И Рымников, длинношеий, нескладный, длиннорукий, слабый, ударяющийся обо все выступы на корабле, послушно уселся на место наводчика.
— Промажешь, сучий потрох, головой в клюз засуну! — сказал ему над ухом Курицын.
— Промажет, — усмехнулся мичман, — уже промазал… Нейтральная вода уже кончилась, у него всего двадцать секунд…
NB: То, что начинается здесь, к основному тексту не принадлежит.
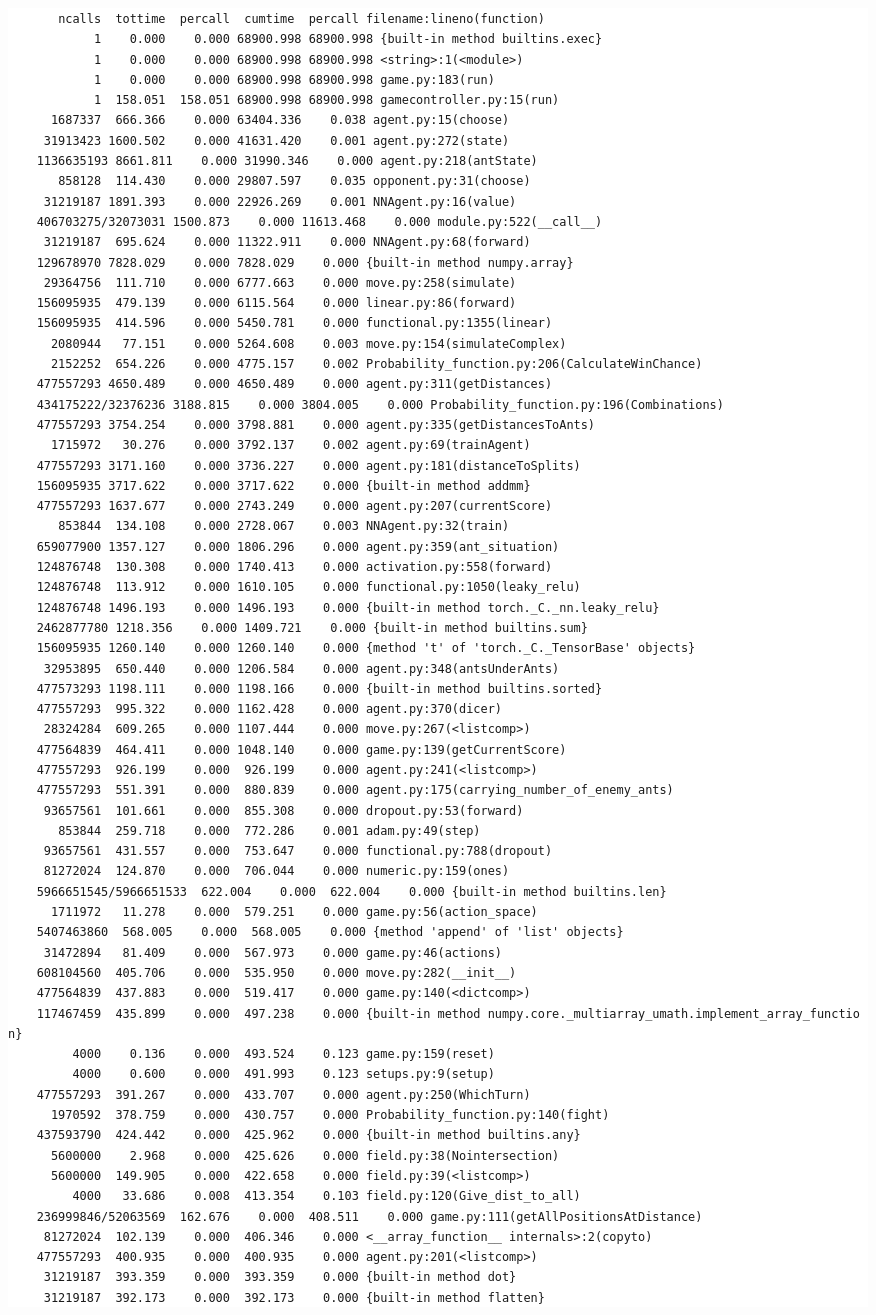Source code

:            ncalls  tottime  percall  cumtime  percall filename:lineno(function)
                1    0.000    0.000 68900.998 68900.998 {built-in method builtins.exec}
                1    0.000    0.000 68900.998 68900.998 <string>:1(<module>)
                1    0.000    0.000 68900.998 68900.998 game.py:183(run)
                1  158.051  158.051 68900.998 68900.998 gamecontroller.py:15(run)
          1687337  666.366    0.000 63404.336    0.038 agent.py:15(choose)
         31913423 1600.502    0.000 41631.420    0.001 agent.py:272(state)
        1136635193 8661.811    0.000 31990.346    0.000 agent.py:218(antState)
           858128  114.430    0.000 29807.597    0.035 opponent.py:31(choose)
         31219187 1891.393    0.000 22926.269    0.001 NNAgent.py:16(value)
        406703275/32073031 1500.873    0.000 11613.468    0.000 module.py:522(__call__)
         31219187  695.624    0.000 11322.911    0.000 NNAgent.py:68(forward)
        129678970 7828.029    0.000 7828.029    0.000 {built-in method numpy.array}
         29364756  111.710    0.000 6777.663    0.000 move.py:258(simulate)
        156095935  479.139    0.000 6115.564    0.000 linear.py:86(forward)
        156095935  414.596    0.000 5450.781    0.000 functional.py:1355(linear)
          2080944   77.151    0.000 5264.608    0.003 move.py:154(simulateComplex)
          2152252  654.226    0.000 4775.157    0.002 Probability_function.py:206(CalculateWinChance)
        477557293 4650.489    0.000 4650.489    0.000 agent.py:311(getDistances)
        434175222/32376236 3188.815    0.000 3804.005    0.000 Probability_function.py:196(Combinations)
        477557293 3754.254    0.000 3798.881    0.000 agent.py:335(getDistancesToAnts)
          1715972   30.276    0.000 3792.137    0.002 agent.py:69(trainAgent)
        477557293 3171.160    0.000 3736.227    0.000 agent.py:181(distanceToSplits)
        156095935 3717.622    0.000 3717.622    0.000 {built-in method addmm}
        477557293 1637.677    0.000 2743.249    0.000 agent.py:207(currentScore)
           853844  134.108    0.000 2728.067    0.003 NNAgent.py:32(train)
        659077900 1357.127    0.000 1806.296    0.000 agent.py:359(ant_situation)
        124876748  130.308    0.000 1740.413    0.000 activation.py:558(forward)
        124876748  113.912    0.000 1610.105    0.000 functional.py:1050(leaky_relu)
        124876748 1496.193    0.000 1496.193    0.000 {built-in method torch._C._nn.leaky_relu}
        2462877780 1218.356    0.000 1409.721    0.000 {built-in method builtins.sum}
        156095935 1260.140    0.000 1260.140    0.000 {method 't' of 'torch._C._TensorBase' objects}
         32953895  650.440    0.000 1206.584    0.000 agent.py:348(antsUnderAnts)
        477573293 1198.111    0.000 1198.166    0.000 {built-in method builtins.sorted}
        477557293  995.322    0.000 1162.428    0.000 agent.py:370(dicer)
         28324284  609.265    0.000 1107.444    0.000 move.py:267(<listcomp>)
        477564839  464.411    0.000 1048.140    0.000 game.py:139(getCurrentScore)
        477557293  926.199    0.000  926.199    0.000 agent.py:241(<listcomp>)
        477557293  551.391    0.000  880.839    0.000 agent.py:175(carrying_number_of_enemy_ants)
         93657561  101.661    0.000  855.308    0.000 dropout.py:53(forward)
           853844  259.718    0.000  772.286    0.001 adam.py:49(step)
         93657561  431.557    0.000  753.647    0.000 functional.py:788(dropout)
         81272024  124.870    0.000  706.044    0.000 numeric.py:159(ones)
        5966651545/5966651533  622.004    0.000  622.004    0.000 {built-in method builtins.len}
          1711972   11.278    0.000  579.251    0.000 game.py:56(action_space)
        5407463860  568.005    0.000  568.005    0.000 {method 'append' of 'list' objects}
         31472894   81.409    0.000  567.973    0.000 game.py:46(actions)
        608104560  405.706    0.000  535.950    0.000 move.py:282(__init__)
        477564839  437.883    0.000  519.417    0.000 game.py:140(<dictcomp>)
        117467459  435.899    0.000  497.238    0.000 {built-in method numpy.core._multiarray_umath.implement_array_function}
             4000    0.136    0.000  493.524    0.123 game.py:159(reset)
             4000    0.600    0.000  491.993    0.123 setups.py:9(setup)
        477557293  391.267    0.000  433.707    0.000 agent.py:250(WhichTurn)
          1970592  378.759    0.000  430.757    0.000 Probability_function.py:140(fight)
        437593790  424.442    0.000  425.962    0.000 {built-in method builtins.any}
          5600000    2.968    0.000  425.626    0.000 field.py:38(Nointersection)
          5600000  149.905    0.000  422.658    0.000 field.py:39(<listcomp>)
             4000   33.686    0.008  413.354    0.103 field.py:120(Give_dist_to_all)
        236999846/52063569  162.676    0.000  408.511    0.000 game.py:111(getAllPositionsAtDistance)
         81272024  102.139    0.000  406.346    0.000 <__array_function__ internals>:2(copyto)
        477557293  400.935    0.000  400.935    0.000 agent.py:201(<listcomp>)
         31219187  393.359    0.000  393.359    0.000 {built-in method dot}
         31219187  392.173    0.000  392.173    0.000 {built-in method flatten}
Но матросик почему-то не боялся в этот момент старшину Курицына, его охватила дрожь совсем по другому поводу, он впервые сел за панораму не для учебной, а для настоящей боевой стрельбы. Он припал глазами к окулярам, и сразу переместился из тесного освещенного приглушенной желтой лампой пространства в дивный ночной мир океана, залитый резким зеленым искрящимся светом.
“Как здорово! Здорово! Здорово!…” — возликовала его душа.
— Огонь на поражение!…
— Промажешь – будешь заместо якоря…
— Промажет…
“Промажу?” — подумал Рымников. И эта ночь, и стремительно набегающее море, и вспыхивающие брызги, и огни трассеров, похожие на летящие звезды, и звезды где-то на отшибе, и несущийся корабль, и петляющая, улепетывающая за нейтральные воды лодчонка — все вдруг завертелось в глазах Рымникова веселой, безумной, жуткой каруселью, да так, что захотелось ему самому плясать и петь, захотелось беситься от безумной радости, охватившей весь отчаянный мир.